* [EXCERPT]
+===+
Fit the model. It takes about 15 minutes.

In [None]:
%%time

# define trainer to fit out network
trainer = pl.Trainer(max_epochs=10, gpus=1)

# init our netwrok
model = Model()

# fit the netwrok
trainer.fit(model, train_dataloader)

# Validation

If you solve the task correctly, you will get accuracy on validation about `0.92`.

In [None]:
import seaborn as sn
from sklearn.metrics import confusion_matrix

def plot_confusion_matrix(model, val_dataloader, device):
    
    pred_true_pairs = []
    for batch in val_dataloader:
        x = batch['x'].to(device)
        y = batch['y'].to(device)
        lens = batch['len'].to(device)
        
        with torch.no_grad():
            x, lens = compute_log_melspectrogram(x, lens, device=device)
            probs = model(x)
            pred_cls = probs.argmax(dim=-1)

        for pred, true in zip(pred_cls.cpu().detach().numpy(), y.cpu().numpy()):
            pred_true_pairs.append((pred, true))

    print(f'Val accuracy: {np.mean([p[0] == p[1] for p in pred_true_pairs])}')

    cm_df = pd.DataFrame(
        confusion_matrix([p[1] for p in pred_true_pairs], 
                         [p[0] for p in pred_true_pairs], 
                         normalize='true'),
        columns=classes, index=classes)
    sn.heatmap(cm_df, annot=True)

In [None]:
plot_confusion_matrix(model, val_dataloader, model.device)
+===+
* [RECORDED DATA]
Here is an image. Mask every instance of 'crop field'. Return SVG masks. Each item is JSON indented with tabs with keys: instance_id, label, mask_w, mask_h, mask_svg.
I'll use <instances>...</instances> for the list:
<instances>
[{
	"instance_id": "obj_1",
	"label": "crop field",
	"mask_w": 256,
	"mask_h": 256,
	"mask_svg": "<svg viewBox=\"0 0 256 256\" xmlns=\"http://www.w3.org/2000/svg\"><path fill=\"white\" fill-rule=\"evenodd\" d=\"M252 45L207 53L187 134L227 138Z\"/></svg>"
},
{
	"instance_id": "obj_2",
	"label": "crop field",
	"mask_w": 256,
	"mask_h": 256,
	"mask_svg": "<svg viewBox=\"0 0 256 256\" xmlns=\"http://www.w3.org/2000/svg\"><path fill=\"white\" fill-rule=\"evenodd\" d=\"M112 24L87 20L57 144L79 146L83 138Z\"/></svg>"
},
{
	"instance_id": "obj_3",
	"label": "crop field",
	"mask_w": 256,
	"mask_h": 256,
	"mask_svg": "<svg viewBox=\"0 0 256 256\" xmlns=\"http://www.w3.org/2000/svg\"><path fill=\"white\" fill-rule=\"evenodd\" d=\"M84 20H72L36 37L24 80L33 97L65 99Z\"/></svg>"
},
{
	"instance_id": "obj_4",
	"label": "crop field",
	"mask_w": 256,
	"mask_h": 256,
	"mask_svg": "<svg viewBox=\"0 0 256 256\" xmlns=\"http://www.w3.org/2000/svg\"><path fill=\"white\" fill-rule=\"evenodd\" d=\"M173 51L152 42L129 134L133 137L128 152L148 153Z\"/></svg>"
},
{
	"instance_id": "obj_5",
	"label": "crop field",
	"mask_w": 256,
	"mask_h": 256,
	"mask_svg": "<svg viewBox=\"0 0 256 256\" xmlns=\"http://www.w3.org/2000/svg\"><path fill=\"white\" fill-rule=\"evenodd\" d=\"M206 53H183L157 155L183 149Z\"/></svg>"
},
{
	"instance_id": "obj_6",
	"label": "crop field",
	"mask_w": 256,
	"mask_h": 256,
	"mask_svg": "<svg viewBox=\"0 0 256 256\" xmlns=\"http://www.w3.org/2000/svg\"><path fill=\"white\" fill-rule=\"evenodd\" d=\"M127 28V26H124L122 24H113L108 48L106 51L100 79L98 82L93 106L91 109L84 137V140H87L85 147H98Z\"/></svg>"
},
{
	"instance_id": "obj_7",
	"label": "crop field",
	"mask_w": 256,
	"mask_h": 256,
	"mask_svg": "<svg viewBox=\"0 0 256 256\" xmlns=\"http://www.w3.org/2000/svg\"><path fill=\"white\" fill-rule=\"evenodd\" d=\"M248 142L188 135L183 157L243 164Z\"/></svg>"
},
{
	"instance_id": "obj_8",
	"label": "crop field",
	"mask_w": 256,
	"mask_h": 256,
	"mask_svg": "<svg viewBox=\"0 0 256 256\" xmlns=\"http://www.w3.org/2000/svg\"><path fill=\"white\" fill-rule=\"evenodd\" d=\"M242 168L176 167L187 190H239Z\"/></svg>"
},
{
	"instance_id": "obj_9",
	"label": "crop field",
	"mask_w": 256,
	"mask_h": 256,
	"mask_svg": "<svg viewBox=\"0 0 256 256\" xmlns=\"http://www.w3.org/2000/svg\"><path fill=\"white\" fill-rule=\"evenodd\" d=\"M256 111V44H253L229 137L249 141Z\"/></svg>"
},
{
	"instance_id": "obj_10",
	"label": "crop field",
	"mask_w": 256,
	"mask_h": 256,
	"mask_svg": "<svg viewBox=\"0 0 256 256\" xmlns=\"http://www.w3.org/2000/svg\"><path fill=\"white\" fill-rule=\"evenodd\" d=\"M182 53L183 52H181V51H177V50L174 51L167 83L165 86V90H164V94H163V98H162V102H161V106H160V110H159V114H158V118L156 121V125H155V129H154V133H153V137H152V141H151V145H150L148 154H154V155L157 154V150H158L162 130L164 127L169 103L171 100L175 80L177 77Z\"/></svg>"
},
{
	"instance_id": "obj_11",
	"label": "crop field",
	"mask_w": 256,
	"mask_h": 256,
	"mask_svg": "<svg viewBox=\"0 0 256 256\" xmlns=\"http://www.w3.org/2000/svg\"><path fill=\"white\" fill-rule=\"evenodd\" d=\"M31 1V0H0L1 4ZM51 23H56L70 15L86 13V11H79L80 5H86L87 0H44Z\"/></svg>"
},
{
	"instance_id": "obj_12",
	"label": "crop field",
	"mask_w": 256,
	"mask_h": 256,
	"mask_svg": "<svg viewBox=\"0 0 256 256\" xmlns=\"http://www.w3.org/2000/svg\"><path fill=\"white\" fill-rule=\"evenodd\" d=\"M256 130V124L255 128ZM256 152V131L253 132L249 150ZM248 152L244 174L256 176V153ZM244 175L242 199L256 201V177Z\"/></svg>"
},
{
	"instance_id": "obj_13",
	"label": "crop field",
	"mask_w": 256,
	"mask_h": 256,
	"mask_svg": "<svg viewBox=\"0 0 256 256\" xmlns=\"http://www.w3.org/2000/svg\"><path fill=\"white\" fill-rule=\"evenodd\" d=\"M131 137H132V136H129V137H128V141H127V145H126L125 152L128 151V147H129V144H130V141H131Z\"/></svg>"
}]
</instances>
+===+
Reproduce the entire notebook excerpt on training the model and plotting its confusion matrix, word for word, with no changes.

Fit the model. It takes about 15 minutes.

In [None]:
%%time

# define trainer to fit out network
trainer = pl.Trainer(max_epochs=10, gpus=1)

# init our netwrok
model = Model()

# fit the netwrok
trainer.fit(model, train_dataloader)

# Validation

If you solve the task correctly, you will get accuracy on validation about `0.92`.

In [None]:
import seaborn as sn
from sklearn.metrics import confusion_matrix

def plot_confusion_matrix(model, val_dataloader, device):
    
    pred_true_pairs = []
    for batch in val_dataloader:
        x = batch['x'].to(device)
        y = batch['y'].to(device)
        lens = batch['len'].to(device)
        
        with torch.no_grad():
            x, lens = compute_log_melspectrogram(x, lens, device=device)
            probs = model(x)
            pred_cls = probs.argmax(dim=-1)

        for pred, true in zip(pred_cls.cpu().detach().numpy(), y.cpu().numpy()):
            pred_true_pairs.append((pred, true))

    print(f'Val accuracy: {np.mean([p[0] == p[1] for p in pred_true_pairs])}')

    cm_df = pd.DataFrame(
        confusion_matrix([p[1] for p in pred_true_pairs], 
                         [p[0] for p in pred_true_pairs], 
                         normalize='true'),
        columns=classes, index=classes)
    sn.heatmap(cm_df, annot=True)

In [None]:
plot_confusion_matrix(model, val_dataloader, model.device)